Penstemon nudiflorus
- Conservation status: Imperiled (NatureServe)

Scientific classification
- Kingdom: Plantae
- Clade: Embryophytes
- Clade: Tracheophytes
- Clade: Spermatophytes
- Clade: Angiosperms
- Clade: Eudicots
- Clade: Asterids
- Order: Lamiales
- Family: Plantaginaceae
- Genus: Penstemon
- Species: P. nudiflorus
- Binomial name: Penstemon nudiflorus A.Gray

= Penstemon nudiflorus =

- Genus: Penstemon
- Species: nudiflorus
- Authority: A.Gray

Plant species in the veronica family

Penstemon nudiflorus, the Flagstaff penstemon, is a rare species in the veronica family from the Mogollon Rim in northern Arizona.

==Description==
Flagstaff penstemons are herbaceous plants with flowering stems that grow straigth upwards, typically to a height of 55 to 100 cm, but occasionally are just 35 cm.

Plants can have both basal leaves and leaves attached to the stems, but in some cases the basal leaves are small or entirely missing. They are leathery in texture and hairless with a blue-white waxy coating. The lowest stem leaves and the basal leaves measure 2.5–11 cm with a typical width of 1–2.7 cm, but sometimes as narrow as 4 millimeters. The stems have three to six pairs of leaves, the upper ones measuring 0.5–10.5 cm long and 0.1–3 cm wide.

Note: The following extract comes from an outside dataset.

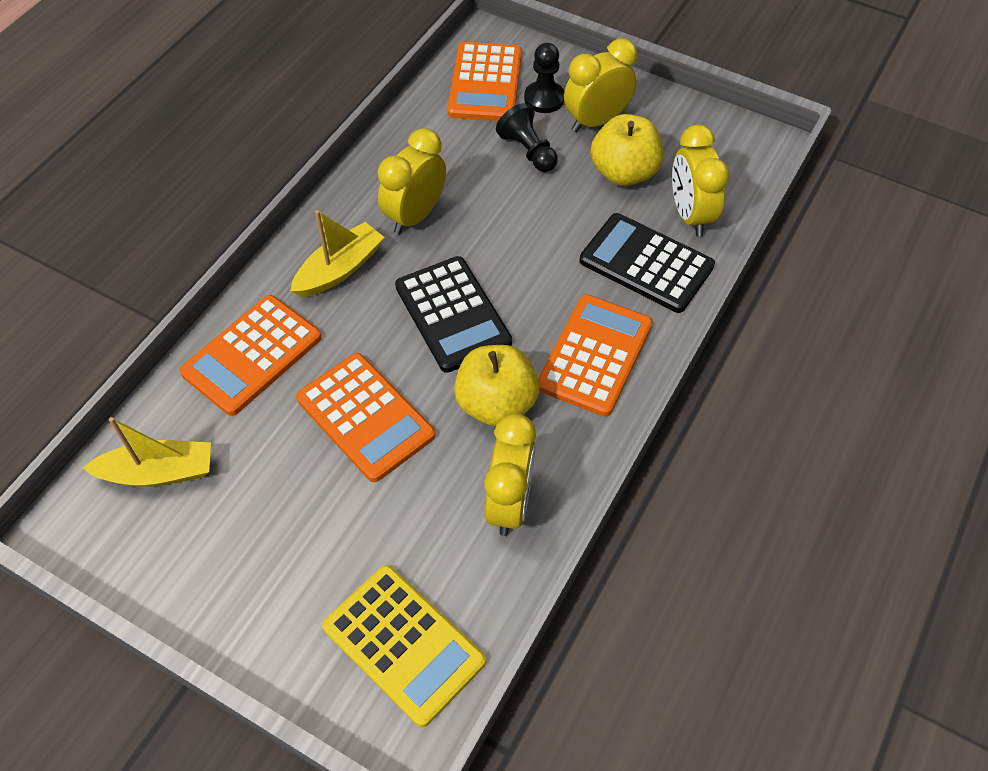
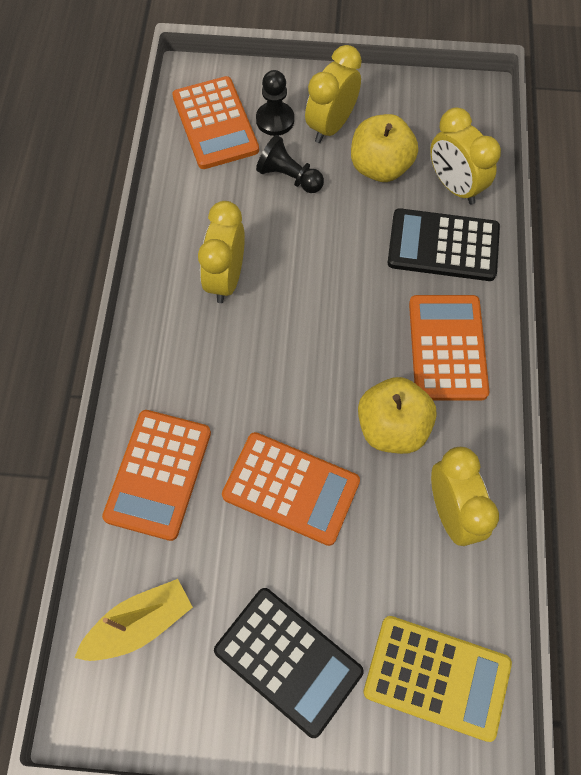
camera: 25 degrees left, 10 degrees up
yellow boat [290,210,385,297] -> none
black calculator [395,256,512,373] -> black calculator moved to [214,588,364,738]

Blooming is in May and June. The flowers are funnel shaped and lavender to orchid in color, with red-purple floral guide lines. They measure 2–3.3 cm long and only have sparse white hairs on the lower surface inside the flower tube. They are in 5 to 13 groups each with one or two points of attachment that branch to support two or sometimes three flowers.

The fruit is a capsule 8–10 mm long and 3–4 mm wide.

==Taxonomy==
In 1885 a new species in the genus Penstemon was described by the botanist Asa Gray and named Penstemon nudiflorus. Together with its genus it is classified in the Plantaginaceae family and the species has no synonyms. Gray described the species using specimens collected by Mr. and Mrs. Lemmon in 1884 near Flagstaff, Arizona in La Vergne Park.

===Names===
The species name, nudiflorus, means with "naked flowers" in Botanical Latin. The species name may refer to the hairless flowers, but it others think it is a reference to the open inflorescence. Penstemon nudiflorus is known by the common name Flagstaff penstemon or Flagstaff beardtongue.

==Range and habitat==
The Flagstaff penstemon is endemic to the central part of northern Arizona where it mostly grows along the Mogollon Rim. Historically it has been found in Mohave, Coconino, Yavapai, Gila, and Navajo counties. However, from 1995 to 2015 it was only been found in Coconino and Yavapai counties with available documentation uncertain if this was due to local extinction of the species or a lack of surveys.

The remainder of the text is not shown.